Requirement -
Rewrite the lines below, putting "Clip" wherever "Video" appears and leaving everything else unchanged.

****************************************

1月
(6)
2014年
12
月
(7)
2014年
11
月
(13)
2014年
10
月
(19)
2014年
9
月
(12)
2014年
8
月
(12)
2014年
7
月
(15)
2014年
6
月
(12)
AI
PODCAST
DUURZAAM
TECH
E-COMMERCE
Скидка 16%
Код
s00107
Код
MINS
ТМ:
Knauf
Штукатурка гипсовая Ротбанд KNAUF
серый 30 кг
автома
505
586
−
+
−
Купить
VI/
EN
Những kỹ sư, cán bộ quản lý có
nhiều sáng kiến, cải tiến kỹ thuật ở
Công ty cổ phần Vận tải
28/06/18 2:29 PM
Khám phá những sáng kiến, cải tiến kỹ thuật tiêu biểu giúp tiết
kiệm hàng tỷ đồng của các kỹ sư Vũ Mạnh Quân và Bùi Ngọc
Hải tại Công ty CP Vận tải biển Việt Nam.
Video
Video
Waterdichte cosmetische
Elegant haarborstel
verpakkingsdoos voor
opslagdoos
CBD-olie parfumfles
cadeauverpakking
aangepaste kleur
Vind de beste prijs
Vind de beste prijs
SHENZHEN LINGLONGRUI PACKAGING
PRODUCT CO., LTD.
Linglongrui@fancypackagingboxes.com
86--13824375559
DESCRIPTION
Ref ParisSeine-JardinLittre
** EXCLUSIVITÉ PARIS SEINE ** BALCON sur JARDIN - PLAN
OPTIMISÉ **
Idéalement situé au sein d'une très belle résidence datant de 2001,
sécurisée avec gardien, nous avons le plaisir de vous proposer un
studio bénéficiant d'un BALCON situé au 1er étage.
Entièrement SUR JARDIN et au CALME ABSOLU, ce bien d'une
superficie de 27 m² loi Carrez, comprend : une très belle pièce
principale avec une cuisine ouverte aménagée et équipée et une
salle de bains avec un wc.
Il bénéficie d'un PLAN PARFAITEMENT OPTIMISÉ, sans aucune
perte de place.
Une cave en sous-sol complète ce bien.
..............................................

****************************************

Task output -
1月
(6)
2014年
12
月
(7)
2014年
11
月
(13)
2014年
10
月
(19)
2014年
9
月
(12)
2014年
8
月
(12)
2014年
7
月
(15)
2014年
6
月
(12)
AI
PODCAST
DUURZAAM
TECH
E-COMMERCE
Скидка 16%
Код
s00107
Код
MINS
ТМ:
Knauf
Штукатурка гипсовая Ротбанд KNAUF
серый 30 кг
автома
505
586
−
+
−
Купить
VI/
EN
Những kỹ sư, cán bộ quản lý có
nhiều sáng kiến, cải tiến kỹ thuật ở
Công ty cổ phần Vận tải
28/06/18 2:29 PM
Khám phá những sáng kiến, cải tiến kỹ thuật tiêu biểu giúp tiết
kiệm hàng tỷ đồng của các kỹ sư Vũ Mạnh Quân và Bùi Ngọc
Hải tại Công ty CP Vận tải biển Việt Nam.
Clip
Clip
Waterdichte cosmetische
Elegant haarborstel
verpakkingsdoos voor
opslagdoos
CBD-olie parfumfles
cadeauverpakking
aangepaste kleur
Vind de beste prijs
Vind de beste prijs
SHENZHEN LINGLONGRUI PACKAGING
PRODUCT CO., LTD.
Linglongrui@fancypackagingboxes.com
86--13824375559
DESCRIPTION
Ref ParisSeine-JardinLittre
** EXCLUSIVITÉ PARIS SEINE ** BALCON sur JARDIN - PLAN
OPTIMISÉ **
Idéalement situé au sein d'une très belle résidence datant de 2001,
sécurisée avec gardien, nous avons le plaisir de vous proposer un
studio bénéficiant d'un BALCON situé au 1er étage.
Entièrement SUR JARDIN et au CALME ABSOLU, ce bien d'une
superficie de 27 m² loi Carrez, comprend : une très belle pièce
principale avec une cuisine ouverte aménagée et équipée et une
salle de bains avec un wc.
Il bénéficie d'un PLAN PARFAITEMENT OPTIMISÉ, sans aucune
perte de place.
Une cave en sous-sol complète ce bien.
..............................................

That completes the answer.